The Department of State may have additional costs associated with publishing the 
specified material in the bill. 
VI. Technical Deficiencies: 
The bill’s change to s. 120.54(2)(a)2., F.S., requires an agency to file a notice of proposed rule in 
the Florida Administrative Register within 12 months after the most recent notice of rule 
development; if it fails to, the bill requires the agency to withdraw the rule. There may not be a 
rule to withdraw at this point. From context, it appears that the agency should instead be directed 
to withdraw its notice of rule development (however, the Joint Administrative Procedures 
Committee states that, as a general rule, notices of rule development are not withdrawn, nor do 
they always contain the language of the proposed rule).
123
 
VII. Related Issues: 
The bill’s amendment to s. 120.54(3)(d)3., F.S., requires the Joint Administrative Procedures 
Committee (JAPC) to notify the Department of State of the expiration of an agency’s timeframe 
in which it may act to adopt a rule if the agency fails to withdraw its notice of a proposed rule 
within 30 days of a notice from the JAPC about the expiration. However, the bill does not direct 
the JAPC to send any notice to delinquent agencies.  

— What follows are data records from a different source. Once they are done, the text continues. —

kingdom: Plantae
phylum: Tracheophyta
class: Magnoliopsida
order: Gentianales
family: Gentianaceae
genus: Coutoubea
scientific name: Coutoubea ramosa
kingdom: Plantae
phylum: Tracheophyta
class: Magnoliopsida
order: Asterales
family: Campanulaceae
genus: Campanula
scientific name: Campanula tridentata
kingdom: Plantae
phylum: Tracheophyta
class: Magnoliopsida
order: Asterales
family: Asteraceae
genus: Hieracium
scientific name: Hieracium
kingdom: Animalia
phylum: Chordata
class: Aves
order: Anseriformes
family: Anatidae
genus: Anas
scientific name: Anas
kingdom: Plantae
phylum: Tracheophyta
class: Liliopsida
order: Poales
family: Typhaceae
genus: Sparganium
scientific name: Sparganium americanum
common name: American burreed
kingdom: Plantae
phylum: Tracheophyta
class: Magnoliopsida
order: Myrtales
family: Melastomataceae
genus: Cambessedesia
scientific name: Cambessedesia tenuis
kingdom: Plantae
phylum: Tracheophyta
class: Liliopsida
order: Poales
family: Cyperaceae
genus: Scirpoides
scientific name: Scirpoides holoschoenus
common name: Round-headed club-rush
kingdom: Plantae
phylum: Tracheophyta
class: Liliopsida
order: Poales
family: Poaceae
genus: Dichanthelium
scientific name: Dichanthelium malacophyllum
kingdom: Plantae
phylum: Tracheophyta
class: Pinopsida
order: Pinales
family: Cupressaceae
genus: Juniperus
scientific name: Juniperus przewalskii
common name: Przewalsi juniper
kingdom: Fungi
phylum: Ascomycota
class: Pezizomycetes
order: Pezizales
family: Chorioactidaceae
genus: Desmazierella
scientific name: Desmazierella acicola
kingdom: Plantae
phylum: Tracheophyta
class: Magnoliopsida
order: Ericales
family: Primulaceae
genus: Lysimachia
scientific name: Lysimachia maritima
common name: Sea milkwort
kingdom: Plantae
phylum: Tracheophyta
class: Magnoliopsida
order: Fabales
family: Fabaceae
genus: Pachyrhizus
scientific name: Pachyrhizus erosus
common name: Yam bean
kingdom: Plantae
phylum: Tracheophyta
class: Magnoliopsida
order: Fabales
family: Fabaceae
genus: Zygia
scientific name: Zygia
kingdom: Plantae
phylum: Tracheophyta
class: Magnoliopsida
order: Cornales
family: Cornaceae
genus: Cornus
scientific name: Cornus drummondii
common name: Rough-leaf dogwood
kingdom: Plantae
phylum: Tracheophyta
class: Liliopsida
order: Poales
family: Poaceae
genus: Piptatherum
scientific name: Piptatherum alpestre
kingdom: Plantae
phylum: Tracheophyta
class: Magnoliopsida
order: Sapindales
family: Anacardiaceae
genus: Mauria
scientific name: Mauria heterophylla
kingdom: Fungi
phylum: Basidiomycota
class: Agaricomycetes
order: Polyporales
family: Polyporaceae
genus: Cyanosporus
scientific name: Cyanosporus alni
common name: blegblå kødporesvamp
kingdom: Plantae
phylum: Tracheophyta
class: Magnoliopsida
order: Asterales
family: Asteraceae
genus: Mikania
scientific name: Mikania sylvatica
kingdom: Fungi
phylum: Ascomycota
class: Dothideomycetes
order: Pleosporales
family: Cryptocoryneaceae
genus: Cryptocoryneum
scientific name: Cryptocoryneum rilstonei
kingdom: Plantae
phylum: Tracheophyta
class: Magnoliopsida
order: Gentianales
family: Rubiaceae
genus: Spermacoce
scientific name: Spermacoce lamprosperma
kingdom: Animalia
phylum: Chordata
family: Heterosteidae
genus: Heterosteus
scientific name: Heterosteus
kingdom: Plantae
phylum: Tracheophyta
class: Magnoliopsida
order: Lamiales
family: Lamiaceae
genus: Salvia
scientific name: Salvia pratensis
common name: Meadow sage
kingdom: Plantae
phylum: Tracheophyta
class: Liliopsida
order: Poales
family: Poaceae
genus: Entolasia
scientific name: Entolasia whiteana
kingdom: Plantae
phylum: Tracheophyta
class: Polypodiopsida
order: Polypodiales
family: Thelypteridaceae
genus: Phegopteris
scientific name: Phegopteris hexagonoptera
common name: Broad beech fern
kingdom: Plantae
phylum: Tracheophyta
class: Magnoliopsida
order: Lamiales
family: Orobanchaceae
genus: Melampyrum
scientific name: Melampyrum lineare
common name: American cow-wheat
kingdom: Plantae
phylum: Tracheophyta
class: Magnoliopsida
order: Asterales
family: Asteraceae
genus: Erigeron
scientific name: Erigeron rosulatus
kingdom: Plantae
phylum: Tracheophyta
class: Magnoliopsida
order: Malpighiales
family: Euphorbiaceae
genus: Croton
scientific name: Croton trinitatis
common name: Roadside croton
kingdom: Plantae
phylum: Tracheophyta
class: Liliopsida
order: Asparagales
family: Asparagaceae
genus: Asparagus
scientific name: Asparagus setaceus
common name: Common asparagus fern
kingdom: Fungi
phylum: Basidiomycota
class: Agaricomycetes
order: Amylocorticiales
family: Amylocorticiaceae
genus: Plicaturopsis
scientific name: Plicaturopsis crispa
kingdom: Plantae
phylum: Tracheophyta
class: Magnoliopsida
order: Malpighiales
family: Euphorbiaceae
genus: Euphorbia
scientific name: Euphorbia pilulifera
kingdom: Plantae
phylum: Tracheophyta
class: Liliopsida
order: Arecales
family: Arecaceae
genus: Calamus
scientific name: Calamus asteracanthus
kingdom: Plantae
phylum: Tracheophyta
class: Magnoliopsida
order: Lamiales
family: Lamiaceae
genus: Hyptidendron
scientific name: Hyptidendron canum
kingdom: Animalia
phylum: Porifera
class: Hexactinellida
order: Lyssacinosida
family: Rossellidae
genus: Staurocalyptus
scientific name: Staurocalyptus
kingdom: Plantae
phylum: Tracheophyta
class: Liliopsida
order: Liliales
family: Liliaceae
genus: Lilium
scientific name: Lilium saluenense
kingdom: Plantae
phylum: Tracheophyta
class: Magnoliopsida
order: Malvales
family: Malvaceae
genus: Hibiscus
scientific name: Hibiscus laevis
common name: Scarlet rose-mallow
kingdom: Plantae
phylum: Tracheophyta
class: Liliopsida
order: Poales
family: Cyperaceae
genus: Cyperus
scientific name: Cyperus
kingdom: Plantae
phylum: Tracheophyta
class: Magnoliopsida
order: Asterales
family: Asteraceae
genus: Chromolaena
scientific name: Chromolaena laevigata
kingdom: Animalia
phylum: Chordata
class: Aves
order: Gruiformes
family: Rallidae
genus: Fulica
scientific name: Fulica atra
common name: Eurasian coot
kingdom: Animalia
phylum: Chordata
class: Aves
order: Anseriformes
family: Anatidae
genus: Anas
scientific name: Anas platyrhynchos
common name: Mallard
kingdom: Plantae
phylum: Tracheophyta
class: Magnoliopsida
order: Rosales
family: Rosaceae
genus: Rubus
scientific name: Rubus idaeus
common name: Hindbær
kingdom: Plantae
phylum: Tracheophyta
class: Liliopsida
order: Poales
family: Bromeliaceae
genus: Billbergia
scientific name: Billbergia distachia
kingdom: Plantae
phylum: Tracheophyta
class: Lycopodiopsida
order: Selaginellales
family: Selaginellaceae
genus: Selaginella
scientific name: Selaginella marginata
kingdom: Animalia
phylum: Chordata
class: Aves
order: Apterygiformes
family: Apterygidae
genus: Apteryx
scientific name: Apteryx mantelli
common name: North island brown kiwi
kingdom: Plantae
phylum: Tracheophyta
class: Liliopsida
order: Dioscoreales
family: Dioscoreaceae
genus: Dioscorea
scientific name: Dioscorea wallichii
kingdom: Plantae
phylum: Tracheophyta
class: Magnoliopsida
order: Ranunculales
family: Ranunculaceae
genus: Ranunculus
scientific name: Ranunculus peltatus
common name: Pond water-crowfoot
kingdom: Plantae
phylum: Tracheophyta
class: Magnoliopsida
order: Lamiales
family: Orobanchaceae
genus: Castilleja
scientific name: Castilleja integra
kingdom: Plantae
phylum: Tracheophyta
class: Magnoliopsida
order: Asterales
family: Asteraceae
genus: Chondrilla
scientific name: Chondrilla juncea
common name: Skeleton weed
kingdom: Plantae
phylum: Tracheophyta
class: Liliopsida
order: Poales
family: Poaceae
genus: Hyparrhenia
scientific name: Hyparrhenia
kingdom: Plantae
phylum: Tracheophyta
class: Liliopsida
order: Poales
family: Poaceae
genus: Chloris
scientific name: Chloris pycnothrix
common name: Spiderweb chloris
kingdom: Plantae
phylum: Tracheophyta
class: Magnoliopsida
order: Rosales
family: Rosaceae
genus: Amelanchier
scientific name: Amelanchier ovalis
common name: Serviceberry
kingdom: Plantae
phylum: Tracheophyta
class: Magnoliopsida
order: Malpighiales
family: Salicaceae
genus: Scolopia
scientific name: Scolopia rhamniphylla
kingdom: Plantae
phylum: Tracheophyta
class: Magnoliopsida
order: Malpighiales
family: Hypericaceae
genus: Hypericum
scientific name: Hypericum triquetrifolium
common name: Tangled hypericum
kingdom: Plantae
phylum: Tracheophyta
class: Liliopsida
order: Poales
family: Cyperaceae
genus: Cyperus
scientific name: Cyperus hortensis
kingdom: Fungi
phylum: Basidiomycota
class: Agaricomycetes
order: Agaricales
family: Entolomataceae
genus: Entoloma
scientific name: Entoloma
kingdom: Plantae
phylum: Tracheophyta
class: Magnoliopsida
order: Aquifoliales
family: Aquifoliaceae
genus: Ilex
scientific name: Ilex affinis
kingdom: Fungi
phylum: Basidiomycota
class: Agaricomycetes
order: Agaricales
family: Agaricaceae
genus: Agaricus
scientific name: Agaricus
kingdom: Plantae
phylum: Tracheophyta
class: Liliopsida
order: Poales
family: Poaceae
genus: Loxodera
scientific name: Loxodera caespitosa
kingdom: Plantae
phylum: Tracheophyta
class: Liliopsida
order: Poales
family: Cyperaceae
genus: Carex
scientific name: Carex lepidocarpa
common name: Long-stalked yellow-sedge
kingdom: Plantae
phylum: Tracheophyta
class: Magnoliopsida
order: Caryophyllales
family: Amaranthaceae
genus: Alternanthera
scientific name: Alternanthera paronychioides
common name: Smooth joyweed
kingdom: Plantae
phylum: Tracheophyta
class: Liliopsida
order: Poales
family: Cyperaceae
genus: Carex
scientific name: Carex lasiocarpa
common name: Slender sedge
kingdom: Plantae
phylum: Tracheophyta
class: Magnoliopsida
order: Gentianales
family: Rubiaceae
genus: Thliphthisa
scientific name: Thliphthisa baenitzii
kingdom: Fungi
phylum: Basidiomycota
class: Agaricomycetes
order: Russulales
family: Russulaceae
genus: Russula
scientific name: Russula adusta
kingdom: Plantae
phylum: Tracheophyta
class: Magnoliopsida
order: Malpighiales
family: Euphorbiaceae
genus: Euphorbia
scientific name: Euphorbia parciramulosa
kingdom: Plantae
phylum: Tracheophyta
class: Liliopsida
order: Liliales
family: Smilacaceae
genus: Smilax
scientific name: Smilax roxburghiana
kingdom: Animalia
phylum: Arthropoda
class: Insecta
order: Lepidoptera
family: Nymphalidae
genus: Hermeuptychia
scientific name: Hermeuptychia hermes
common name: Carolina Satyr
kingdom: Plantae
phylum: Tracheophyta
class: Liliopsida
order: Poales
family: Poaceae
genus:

                                                
123
 JAPC, SB 742 JAPC Reviews/Comments/Recommendations (on file with the Governmental Oversight and Accountability 
Committee).  BILL: SB 742   	Page 21 
 
VIII. Statutes Affected: 
This bill substantially amends the following sections of the Florida Statutes: 120.52, 120.54, 
120.541, 120.545, 120.55, 120.56, 120.74, 120.80, 120.81, 420.9072, 420.9075, and 443.091. 
 
This bill creates the following sections of the Florida Statutes: 120.5435 and 120.5436. 
IX. Additional Information: 
A. Committee Substitute – Statement of Changes: 
(Summarizing differences between the Committee Substitute and the prior version of the bill.) 
None. 
B. Amendments: 
None. 
This Senate Bill Analysis does not reflect the intent or official position of the bill’s introducer or the Florida Senate.